# Gifting money to my sister to buy house



## 1dave123 (8 May 2008)

Hello 

I am considering giving my sister a loan to help her buy a house. Before I take the matter to a professional adviser I was hoping to sense check my understanding. 

If anyone has any thoughts please do let me know

My understanding 

1. If I gift her more than €52k, she will be immediately liable to 20% gift tax on the excess (she has received no previous gifts from me)

2. If I give her an interest free loan, the Revenue will ‘deem’ interest to be payable to me at current commercial rates and I will be taxed on this notional interest at my marginal rate.

Does anyone know if the ‘current commercial loan rate’ used by the Revenue is (1) personal loan rates or (2) mortgage % rates?

3 If I gifted money to my sister up to the gift tax threshold and then gifted a similar amount to my mother ….. who then gifted that amount to my sister, would that be a legitimate means of avoiding the gift tax …… or would that be deemed tax evasion and therefore a no-no? …… I suspect the latter as it seems a little too easy

4 I am aware that there is an annual gift tax exemption of €3k. Is that in addition to the €52k threshold?

Many thanks indeed


----------



## Iceman732 (9 May 2008)

5% for someone PPR and 12% otherwise


----------



## Satanta (9 May 2008)

1dave123 said:


> 3 If I gifted money to my sister up to the gift tax threshold and then gifted a similar amount to my mother ….. who then gifted that amount to my sister, would that be a legitimate means of avoiding the gift tax …… or would that be deemed tax evasion and therefore a no-no? …… I suspect the latter as it seems a little too easy


Definatly the latter. The gift will be deemed as going from you directly to your sister (and taxed accordingly) as the gift between you/mother/sister is seen as a means of tax evasion.

WRITTEN TASKS
A: List every participant who posts in the forum thread on gifting money to a sister for a house, each with the date of their post.
B: Resume the forum thread on gifting money to a sister for a house, writing on from its final post.

SOURCE MATERIAL
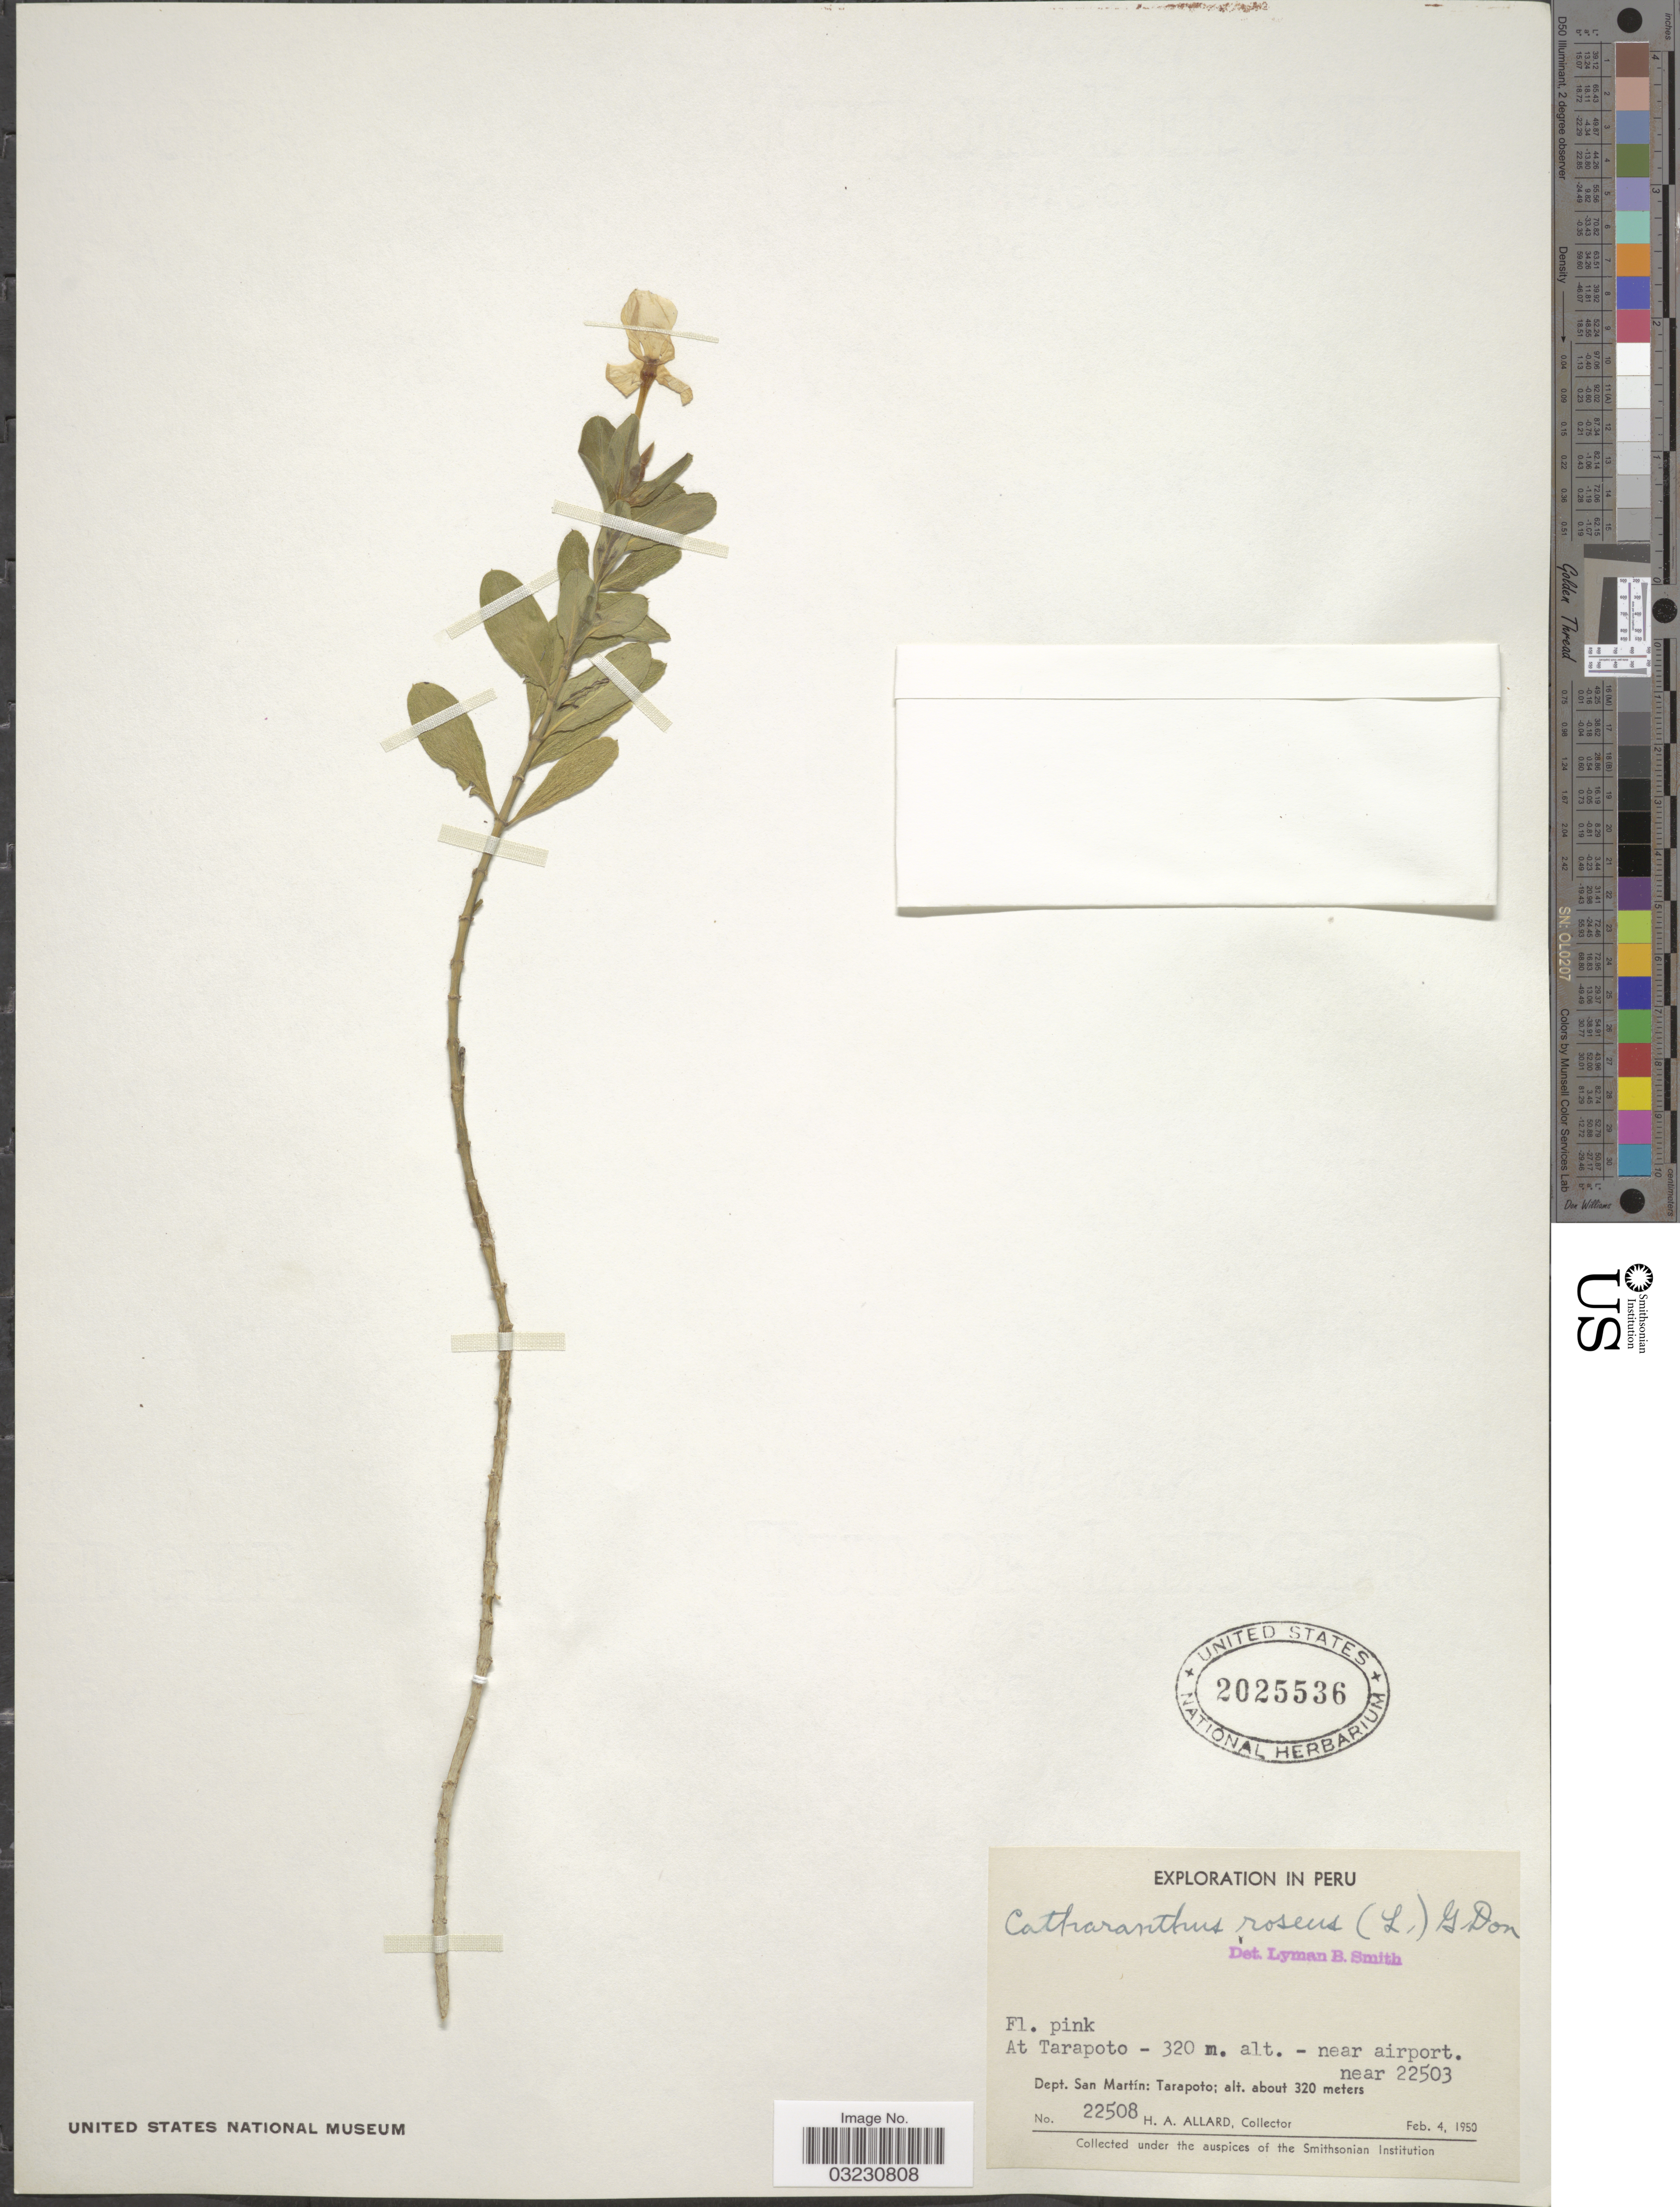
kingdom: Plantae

RESPONSES PER TASK
A:
1dave123 (8 May 2008)
Iceman732 (9 May 2008)
Satanta (9 May 2008)

B:
There are good (relatively speaking) guidlines on www.revenue.ie if you search for "Gift tax" or "CAT". In a situation involving large sums etc., definatly best to get professional advice.

The exemption each year is in addition to the threshold (or seperate from, depending on how you look at it). 

Worth noting that your sister must inform Revenue when she reaches 80% of her threshold, even if she doesn't/will not go over it.


----------



## 1dave123 (10 May 2008)

Satanta/Iceman732

Many thanks for the feedback.


----------



## GeneralZod (10 May 2008)

1dave123 said:


> 4 I am aware that there is an annual gift tax exemption of €3k. Is that in addition to the €52k threshold?



What's the answer to this question?


----------



## Blinder (10 May 2008)

GeneralZod said:


> What's the answer to this question?





Satanta said:


> The exemption each year is in addition to the threshold (or seperate from, depending on how you look at it).


----------



## GeneralZod (10 May 2008)

Oh right thanks


----------



## eamonn22 (10 May 2008)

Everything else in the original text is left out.